Nothing at all like a commercial plane. Knock off the sound suppression, mufflers maybe. While you are at it, set the exhaust on fire.

The F-4, like the buffs, was designed to do one job and one job only. There is no domestic equivalent of either. They are lethal weapons. Not pretty, not sleek. The F-4 is big and heavy for a fighter. Like the muscle cars of the 60s and 70s, they overcame large, cumbersome, non-aerodynamic design simply by putting in the biggest-ass engines ever designed. All muscle, no pretty.
As with the buffs a few years earlier, this spectacle shook my core, rearranged my brain, helped me realize exactly what I had actually signed up for.

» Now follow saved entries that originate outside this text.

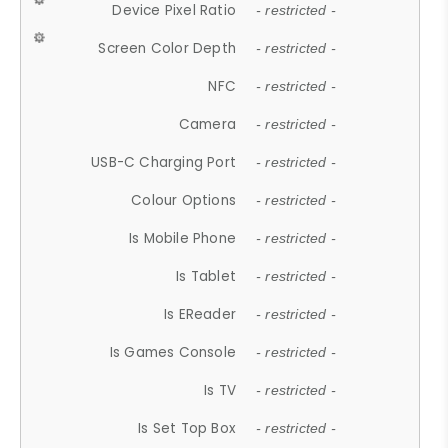
Device Pixel Ratio
- restricted -
Screen Color Depth
- restricted -
NFC
- restricted -
Camera
- restricted -
USB-C Charging Port
- restricted -
Colour Options
- restricted -
Is Mobile Phone
- restricted -
Is Tablet
- restricted -
Is EReader
- restricted -
Is Games Console
- restricted -
Is TV
- restricted -
Is Set Top Box
- restricted -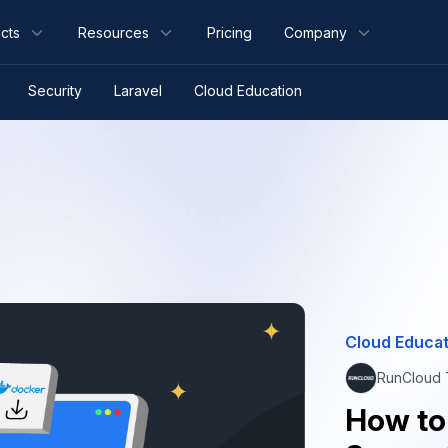
cts
Resources
Pricing
Company
Security
Laravel
Cloud Education
Cloud Educat
RunCloud
How to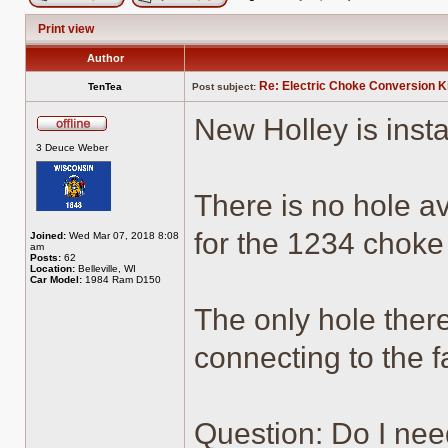
Post new topic
Reply to topic
Print view
Author
Re: Electric Choke Conversion K
TenTea
Post subject:
New Holley is insta
Offline
3 Deuce Weber
There is no hole av
for the 1234 choke
Joined:
Wed Mar 07, 2018 8:08
am
Posts:
62
Location:
Belleville, WI
Car Model:
1984 Ram D150
The only hole there
connecting to the f
Question: Do I nee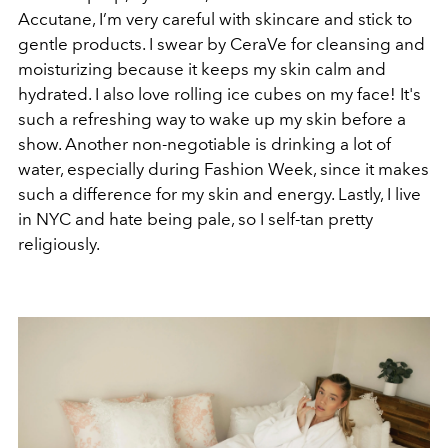
Accutane, I’m very careful with skincare and stick to
gentle products. I swear by CeraVe for cleansing and
moisturizing because it keeps my skin calm and
hydrated. I also love rolling ice cubes on my face! It's
such a refreshing way to wake up my skin before a
show. Another non-negotiable is drinking a lot of
water, especially during Fashion Week, since it makes
such a difference for my skin and energy. Lastly, I live
in NYC and hate being pale, so I self-tan pretty
religiously.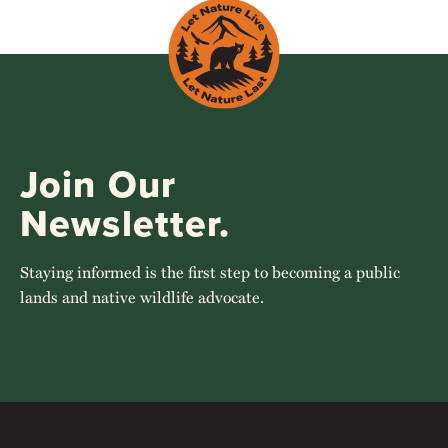
Join Our
Newsletter.
Staying informed is the first step to becoming a public
lands and native wildlife advocate.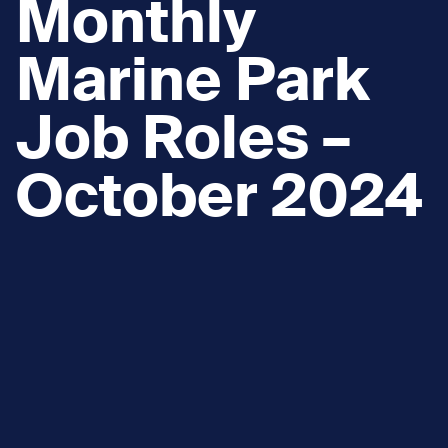
Monthly
Marine Park
Job Roles –
October 2024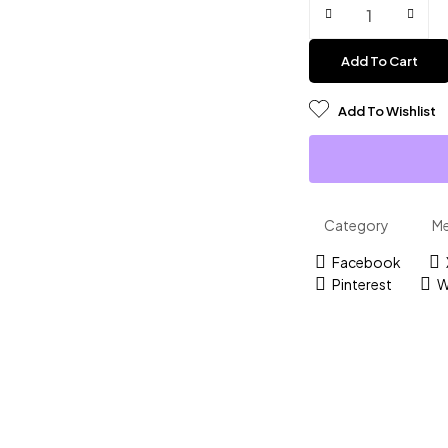
Add To Cart
Add To Wishlist
Category
M
Facebook
Pinterest
W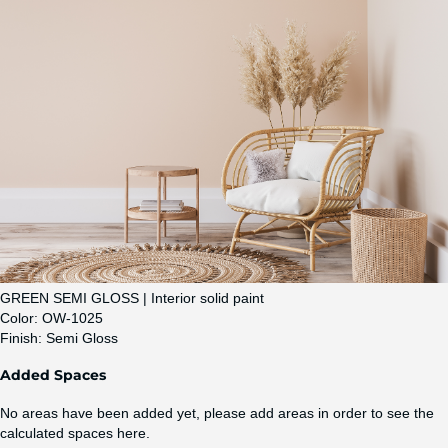
GREEN SEMI GLOSS | Interior solid paint
Color:
OW-1025
Finish:
Semi Gloss
Added Spaces
No areas have been added yet, please add areas in order to see the
calculated spaces here.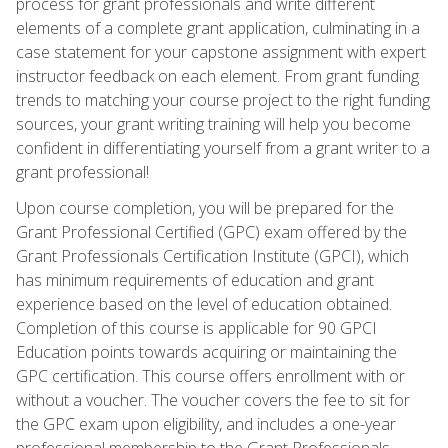
process for grant professionals and write different
elements of a complete grant application, culminating in a
case statement for your capstone assignment with expert
instructor feedback on each element. From grant funding
trends to matching your course project to the right funding
sources, your grant writing training will help you become
confident in differentiating yourself from a grant writer to a
grant professional!
Upon course completion, you will be prepared for the
Grant Professional Certified (GPC) exam offered by the
Grant Professionals Certification Institute (GPCI), which
has minimum requirements of education and grant
experience based on the level of education obtained.
Completion of this course is applicable for 90 GPCI
Education points towards acquiring or maintaining the
GPC certification. This course offers enrollment with or
without a voucher. The voucher covers the fee to sit for
the GPC exam upon eligibility, and includes a one-year
professional membership to the Grant Professionals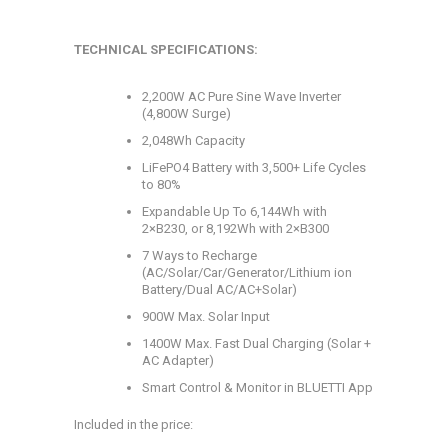
TECHNICAL SPECIFICATIONS:
2,200W AC Pure Sine Wave Inverter
(4,800W Surge)
2,048Wh Capacity
LiFePO4 Battery with 3,500+ Life Cycles
to 80%
Expandable Up To 6,144Wh with
2×B230, or 8,192Wh with 2×B300
7 Ways to Recharge
(AC/Solar/Car/Generator/Lithium ion
Battery/Dual AC/AC+Solar)
900W Max. Solar Input
1400W Max. Fast Dual Charging (Solar +
AC Adapter)
Smart Control & Monitor in BLUETTI App
Included in the price:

So when you hear the phrase ‘military mind’, don’t laugh. For many of us, it is a real thing. It doesn’t necessarily define us; most of us go on to lead regular, normal lives. I never had a gun pointed at me, nor did I ever face an actual enemy. However, at a very young, invincible, immortal age, I realized that I was not the thing this was all about. Once the creases and color fade from the pretty uniforms and the medals lose their shine, those of us that enlist, at the end of the day, like the B-52 and F-4 are little more than expendable weapons platforms. Most of us never, ever forget that realization; we are not ever the ‘thing’ again. Instead, we serve.